Description
There exist a very potent diagnostic technique, long and very successfully used in bigger C language projects (most prominently in Linux Kernel). Unfortunately, managed memory languages seldom implement it even though managed memory makes it rather fail safe, as compared to something like C (it is doable in JVM, of course, but then, almost anything is doable in JVM :-).
In Go, it may look the following:
package foo
func Bar() {
myLabel: if {
// seldom used diagnostic code
}
// oft used code
}
Here we have an if
statement without a condition block. By default, it's simply a jump to the (possibly implicit) "else" code block. However, we may add some sort of API (based on reflect
for example) which can be used to "steer" that if
:
reflect.ValueOf(foo.Bar).ConstIfByLabel("myLabel").Set(true)
This will make the if
statement at myLabel
to enter the "then" code block. Setting the controller back to "false" will restore the initial state ("then" code block will be skipped). The label can also be made implicit, auto generated out of code location, thus saving some programmers effort.

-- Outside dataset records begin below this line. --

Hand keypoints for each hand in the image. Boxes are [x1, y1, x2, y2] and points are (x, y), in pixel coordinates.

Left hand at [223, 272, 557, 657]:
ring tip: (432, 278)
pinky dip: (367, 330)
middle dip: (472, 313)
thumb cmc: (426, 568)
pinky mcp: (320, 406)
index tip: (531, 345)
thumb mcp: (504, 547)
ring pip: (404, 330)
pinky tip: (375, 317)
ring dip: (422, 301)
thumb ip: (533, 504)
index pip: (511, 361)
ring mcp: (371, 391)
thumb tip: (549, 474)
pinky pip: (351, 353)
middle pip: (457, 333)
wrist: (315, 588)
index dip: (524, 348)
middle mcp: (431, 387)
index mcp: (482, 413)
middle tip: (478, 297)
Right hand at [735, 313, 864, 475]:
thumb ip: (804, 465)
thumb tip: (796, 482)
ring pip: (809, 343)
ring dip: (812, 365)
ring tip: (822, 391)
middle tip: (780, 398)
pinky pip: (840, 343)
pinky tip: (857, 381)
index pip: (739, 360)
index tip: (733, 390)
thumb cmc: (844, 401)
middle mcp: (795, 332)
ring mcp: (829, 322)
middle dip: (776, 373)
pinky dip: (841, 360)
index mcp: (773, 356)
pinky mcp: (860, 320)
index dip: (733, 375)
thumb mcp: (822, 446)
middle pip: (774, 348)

The feature is pretty straightforward to implement in the compiler. Indeed, 2 methods can be readily employed:
- "Zero idle cost" method can involve code modification (x86_64 is pretty friendly in this regards). Compiler can set aside generated opcodes for "goto myLabel_then" and "goto myLabel_else" which will be injected by the steering code in
reflect
directly into the "myLabel" location (invoking the necessary mprotect and icache magic as necessary, steering performance being of not much concern). - "Safe" method whereupon compiler automatically creates a unique global scope bool flag and emits a simple conditional branch predicated by that flag. The bool flags are then registered in the special compile time table workable by the steering code in
reflect
(possibly in dedicated linker section).
It shall be noted, that Linux kernel employs both methods for its various features (the "safe" bool flag method uses a macro and a dedicated linker section).

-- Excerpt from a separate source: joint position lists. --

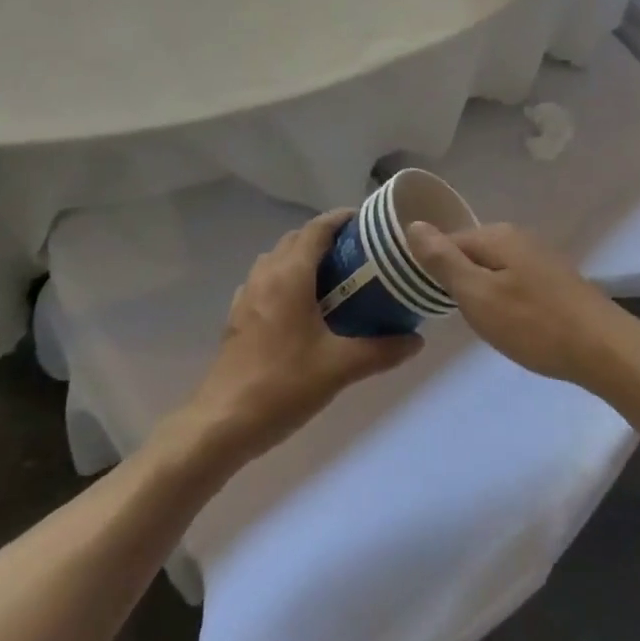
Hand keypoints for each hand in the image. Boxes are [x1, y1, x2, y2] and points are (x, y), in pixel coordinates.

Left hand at [180, 210, 422, 466]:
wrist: (222, 422)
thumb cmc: (283, 385)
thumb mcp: (339, 367)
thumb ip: (381, 350)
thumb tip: (417, 340)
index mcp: (290, 275)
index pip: (317, 228)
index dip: (341, 219)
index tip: (368, 222)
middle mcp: (266, 274)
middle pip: (297, 239)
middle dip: (326, 238)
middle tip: (359, 253)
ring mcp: (247, 294)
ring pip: (278, 258)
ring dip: (304, 257)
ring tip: (334, 277)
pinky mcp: (237, 315)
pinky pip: (265, 280)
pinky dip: (286, 279)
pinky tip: (302, 309)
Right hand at [406, 222, 634, 388]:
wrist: (605, 350)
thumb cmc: (534, 324)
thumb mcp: (478, 295)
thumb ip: (444, 261)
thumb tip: (414, 224)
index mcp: (496, 235)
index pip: (448, 241)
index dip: (433, 269)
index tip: (428, 299)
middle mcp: (518, 237)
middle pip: (472, 252)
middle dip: (460, 281)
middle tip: (458, 317)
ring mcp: (541, 257)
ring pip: (495, 269)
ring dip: (484, 292)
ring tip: (484, 325)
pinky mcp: (557, 280)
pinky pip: (516, 281)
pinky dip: (507, 299)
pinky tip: (513, 324)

Why is this useful and what are the alternatives?
When working with highly loaded or otherwise long running network servers we often want to extract some data for diagnostics. Unfortunately, side channel data extraction always carries a rather high performance cost. Even a single extra call to a logging system can have a substantial cost if its parameters are chosen in unfortunate way.

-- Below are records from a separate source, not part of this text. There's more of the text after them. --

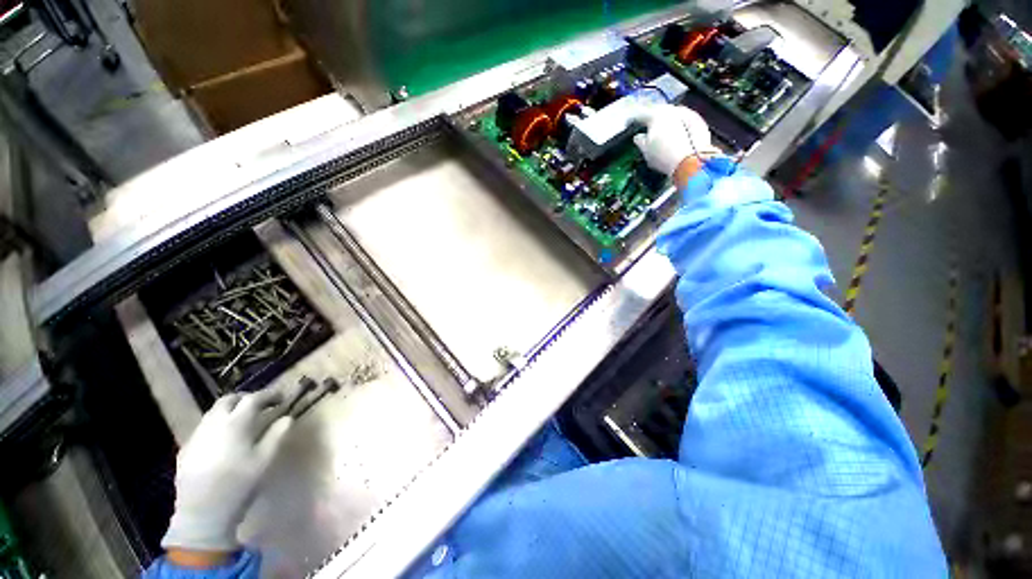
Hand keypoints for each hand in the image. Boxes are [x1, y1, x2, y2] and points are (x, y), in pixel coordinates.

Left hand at [162, 389, 293, 555]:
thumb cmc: (239, 483)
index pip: (253, 399)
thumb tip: (287, 417)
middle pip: (229, 400)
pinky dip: (218, 425)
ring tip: (244, 421)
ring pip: (213, 413)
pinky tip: (224, 440)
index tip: (281, 397)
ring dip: (230, 410)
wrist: (202, 513)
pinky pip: (204, 428)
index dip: (269, 394)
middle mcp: (213, 424)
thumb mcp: (265, 459)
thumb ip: (277, 434)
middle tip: (261, 405)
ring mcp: (196, 436)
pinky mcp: (186, 449)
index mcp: (235, 423)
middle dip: (246, 398)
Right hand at [632, 104, 720, 181]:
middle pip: (659, 111)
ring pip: (673, 114)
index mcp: (655, 116)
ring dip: (667, 120)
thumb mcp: (646, 152)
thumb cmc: (663, 156)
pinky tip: (676, 133)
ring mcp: (687, 113)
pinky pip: (684, 119)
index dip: (633, 119)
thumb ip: (640, 141)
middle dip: (652, 117)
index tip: (629, 122)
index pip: (641, 114)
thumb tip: (638, 137)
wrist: (691, 160)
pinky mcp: (699, 120)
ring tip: (662, 129)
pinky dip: (678, 125)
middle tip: (647, 124)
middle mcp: (671, 110)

Thus, server developers and operators can really benefit from some mechanism to selectively enable diagnostic code blocks on one by one basis in runtime; the benefit will be even greater if the mechanism for doing so is consistent across the wider Go ecosystem, that is, happens to be part of the language.
Right now, Go doesn't offer any sort of viable alternative to address the problem of selective diagnostics in runtime.
Instead, we are left at the mercy of coarse grained, library level, non standardized global debug switches, which invariably emit either too little or too much data and never play nice with the application code (examples being Go runtime itself, libraries like GRPC and many other). The switches themselves require too much boilerplate and programmer's discipline to use on the library level, may only affect things on start-up and can be rather troublesome in general, both for the implementer and for the library user.
Providing an efficient runtime code steering facility in the core language will substantially improve observability and maintainability of a large number of Go programs.